Matt, that might be some pragmatism. I mean pragmatism is not always bad. I mean there’s a practical aspect to all this. We all want to get along. We all want to find rules that we can use to have prosperity and cooperation and peace.
Okay, let me answer this question, and then I will bail out too. But for the value question, the point is that you cannot own value to things. You only own the physical integrity of property that you own. The value – I mean you don’t need to own the value of how you regard it. You can regard it however you want. But the value of how it’s regarded by outsiders, that’s how they regard it. You don’t have the property right to how they regard it or value it. So there cannot be any property right in the value of things because that would be like the property right in other people’s brains, how they think about or regard your stuff.
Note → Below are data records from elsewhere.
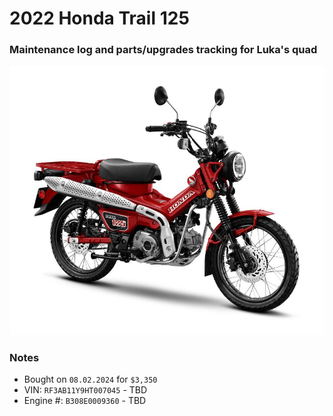 # 2022 Honda Trail 125


### Maintenance log and parts/upgrades tracking for Luka's quad

![](/pic.jpg)


### Notes
- Bought on `08.02.2024` for `$3,350`
- VIN: `RF3AB11Y9HT007045` - TBD
- Engine #: `B308E0009360` - TBD
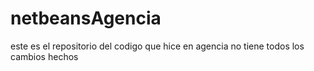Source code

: # netbeansAgencia
este es el repositorio del codigo que hice en agencia no tiene todos los cambios hechos
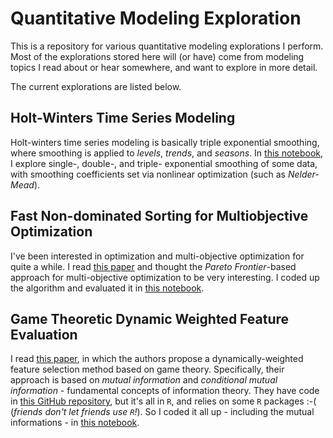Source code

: # Quantitative Modeling Exploration

This is a repository for various quantitative modeling explorations I perform. Most of the explorations stored here will (or have) come from modeling topics I read about or hear somewhere, and want to explore in more detail.

The current explorations are listed below.

## Holt-Winters Time Series Modeling

Holt-winters time series modeling is basically triple exponential smoothing, where smoothing is applied to *levels*, *trends*, and *seasons*. In [this notebook](.src/HoltWinters_TripleExponentialSmoothing.ipynb), I explore single-, double-, and triple- exponential smoothing of some data, with smoothing coefficients set via nonlinear optimization (such as *Nelder-Mead*).

## Fast Non-dominated Sorting for Multiobjective Optimization

I've been interested in optimization and multi-objective optimization for quite a while. I read [this paper](./docs/2002Debetal_NSGAIIMultiobjectiveGA.pdf) and thought the *Pareto Frontier*-based approach for multi-objective optimization to be very interesting. I coded up the algorithm and evaluated it in [this notebook](./src/fastnondominatedsort.ipynb).


## Game Theoretic Dynamic Weighted Feature Evaluation

I read [this paper](./docs/2019Chowdhuryetal_AntimicrobResitGameTheory.pdf), in which the authors propose a dynamically-weighted feature selection method based on game theory. Specifically, their approach is based on *mutual information* and *conditional mutual information* - fundamental concepts of information theory. They have code in [this GitHub repository](https://github.com/abu034004/GTDWFE/blob/master/code/GT_Feature_Selection.R), but it's all in `R`, and relies on some `R` packages :-( (*friends don't let friends use `R`!*). So I coded it all up - including the mutual informations - in [this notebook](./srcGTDWFE.ipynb).

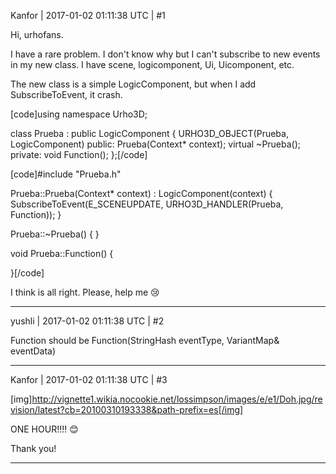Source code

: Kanfor | 2017-01-02 01:11:38 UTC | #1

Hi, urhofans.

I have a rare problem. I don't know why but I can't subscribe to new events in my new class.
I have scene, logicomponent, Ui, Uicomponent, etc.

The new class is a simple LogicComponent, but when I add SubscribeToEvent, it crash.

[code]using namespace Urho3D;

class Prueba : public LogicComponent {
    URHO3D_OBJECT(Prueba, LogicComponent)
public:
    Prueba(Context* context);
    virtual ~Prueba();
private:
    void Function();
};[/code]

[code]#include "Prueba.h"

Prueba::Prueba(Context* context) : LogicComponent(context)
{
    SubscribeToEvent(E_SCENEUPDATE, URHO3D_HANDLER(Prueba, Function));
}


Prueba::~Prueba()
{
}

void Prueba::Function()
{
    
}[/code]

I think is all right. Please, help me  :cry:

-------------------------

yushli | 2017-01-02 01:11:38 UTC | #2

Function should be 
Function(StringHash eventType, VariantMap& eventData)

-------------------------

Kanfor | 2017-01-02 01:11:38 UTC | #3

[img]http://vignette1.wikia.nocookie.net/lossimpson/images/e/e1/Doh.jpg/revision/latest?cb=20100310193338&path-prefix=es[/img]


ONE HOUR!!!!  :blush:

Thank you!

-------------------------

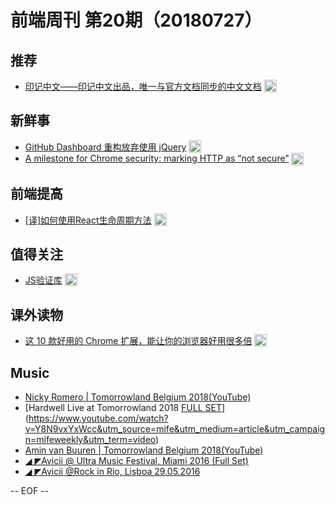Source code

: # 前端周刊 第20期（20180727）

## 推荐

- [印记中文——印记中文出品，唯一与官方文档同步的中文文档](https://docschina.org/?utm_source=mife&utm_medium=article&utm_campaign=mifeweekly&utm_term=doc) <img valign="top" width="auto" height="20" src="./assets/doc.svg" />

## 新鲜事
- [GitHub Dashboard 重构放弃使用 jQuery](https://mp.weixin.qq.com/s/BmTxOBA1UaX7OjQlB7BhvQ?utm_source=mife&utm_medium=article&utm_campaign=mifeweekly&utm_term=news) <img valign="top" width="auto" height="20" src="./assets/news.svg" />
- [A milestone for Chrome security: marking HTTP as “not secure”](https://www.blog.google/products/chrome/milestone-chrome-security-marking-http-not-secure/?utm_source=mife&utm_medium=article&utm_campaign=mifeweekly&utm_term=news) <img valign="top" width="auto" height="20" src="./assets/news.svg" />

## 前端提高

- [[译]如何使用React生命周期方法](https://juejin.im/post/5b59d1c8e51d4519455846e0?utm_source=mife&utm_medium=article&utm_campaign=mifeweekly&utm_term=tutorial) <img valign="top" width="auto" height="20" src="./assets/tutorial.svg" />

## 值得关注

- [JS验证库](https://github.com/imbrn/v8n?utm_source=mife&utm_medium=article&utm_campaign=mifeweekly&utm_term=github) <img valign="top" width="auto" height="20" src="./assets/github.svg" />

## 课外读物

- [这 10 款好用的 Chrome 扩展，能让你的浏览器好用很多倍](https://mp.weixin.qq.com/s/PHvIjo-hblMPXkPgnCqrYg?utm_source=mife&utm_medium=article&utm_campaign=mifeweekly&utm_term=tools) <img valign="top" width="auto" height="20" src="./assets/tools.svg" />

## Music

- [Nicky Romero | Tomorrowland Belgium 2018(YouTube)](https://www.youtube.com/watch?v=aflJt4IBNek&index=19&list=PLoSIOFPSXQoOXzR8tpGC484wjgKFwIbWL&t=0s&utm_source=mife&utm_medium=article&utm_campaign=mifeweekly&utm_term=news)
- [Hardwell Live at Tomorrowland 2018 [FULL SET](YouTube)](https://www.youtube.com/watch?v=Y8N9vxYxWcc&utm_source=mife&utm_medium=article&utm_campaign=mifeweekly&utm_term=video)
- [Amin van Buuren | Tomorrowland Belgium 2018(YouTube)](https://www.youtube.com/watch?v=TgT2lz7PByw&list=PLoSIOFPSXQoOXzR8tpGC484wjgKFwIbWL&index=11&t=0s&utm_source=mife&utm_medium=article&utm_campaign=mifeweekly&utm_term=tutorial)
- [◢ ◤Avicii @ Ultra Music Festival, Miami 2016 (Full Set)](https://www.mixcloud.com/aviciistories/avicii-ultra-music-festival-miami-2016-full-set/?utm_source=mife&utm_medium=article&utm_campaign=mifeweekly&utm_term=code)
- [◢ ◤Avicii @Rock in Rio, Lisboa 29.05.2016](https://www.mixcloud.com/aviciistories/avicii-rock-in-rio-lisboa-29052016/?utm_source=mife&utm_medium=article&utm_campaign=mifeweekly&utm_term=demo)

-- EOF --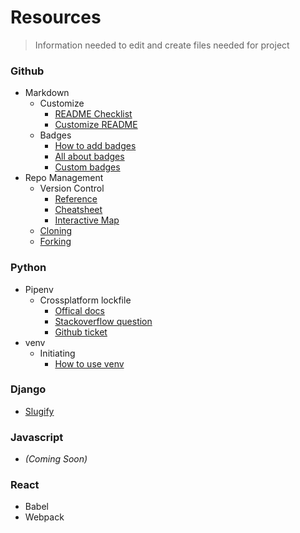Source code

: Resources
==================
> Information needed to edit and create files needed for project
### Github
  - Markdown
    - Customize
      - [README Checklist](https://github.com/noffle/art-of-readme)
      - [Customize README](https://sourceforge.net/p/thinwhiteline/wiki/markdown_syntax/)
    - Badges
      - [How to add badges](https://www.codeblocq.com/2016/04/Add-a-build-passing-badge-to-your-github-repository/)
      - [All about badges](https://medium.com/better-programming/add-badges-to-a-github-repository-716d2988dc6a)
      - [Custom badges](https://shields.io/)
  - Repo Management
    - Version Control
      - [Reference](https://git-scm.com/docs)
      - [Cheatsheet](https://training.github.com/)
      - [Interactive Map](https://ndpsoftware.com/git-cheatsheet.html#loc=;)
    - [Cloning](https://git-scm.com/docs/git-clone)
    - [Forking](https://docs.github.com/en/github/getting-started-with-github/fork-a-repo) 
### Python
   - Pipenv
     - Crossplatform lockfile
       - [Offical docs](https://pipenv.pypa.io/en/latest/advanced/)    
       - [Stackoverflow question](https://stackoverflow.com/questions/57315096/pipenv-dependencies-of-platform-specific-packages-are-installed-unconditionally)
       - [Github ticket](https://github.com/pypa/pipenv/issues/1575)
   - venv
     - Initiating
       - [How to use venv](https://sourabhbajaj.com/mac-setup/Python/virtualenv.html)
### Django
  - [Slugify](https://docs.djangoproject.com/en/3.1/ref/utils/#module-django.utils.text)
### Javascript
  - *(Coming Soon)*
### React
  - Babel
  - Webpack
Anyway, let’s call it an end. I’ve enjoyed it tonight, and feel free to – oh, oh, I have to make one announcement. I’ll send it on the list. I am going to Ohio for a Federalist Society debate on Wednesday, so I cannot do the regular Q&A at the same time. I’ll be on a plane. So I’m either going to do it earlier in the day on Wednesday or perhaps I will do it on Friday. I’ll post on the list and ask everyone what they prefer. So goodnight, everyone, and I will talk to you all the next Q&A sometime this week. Bye-bye.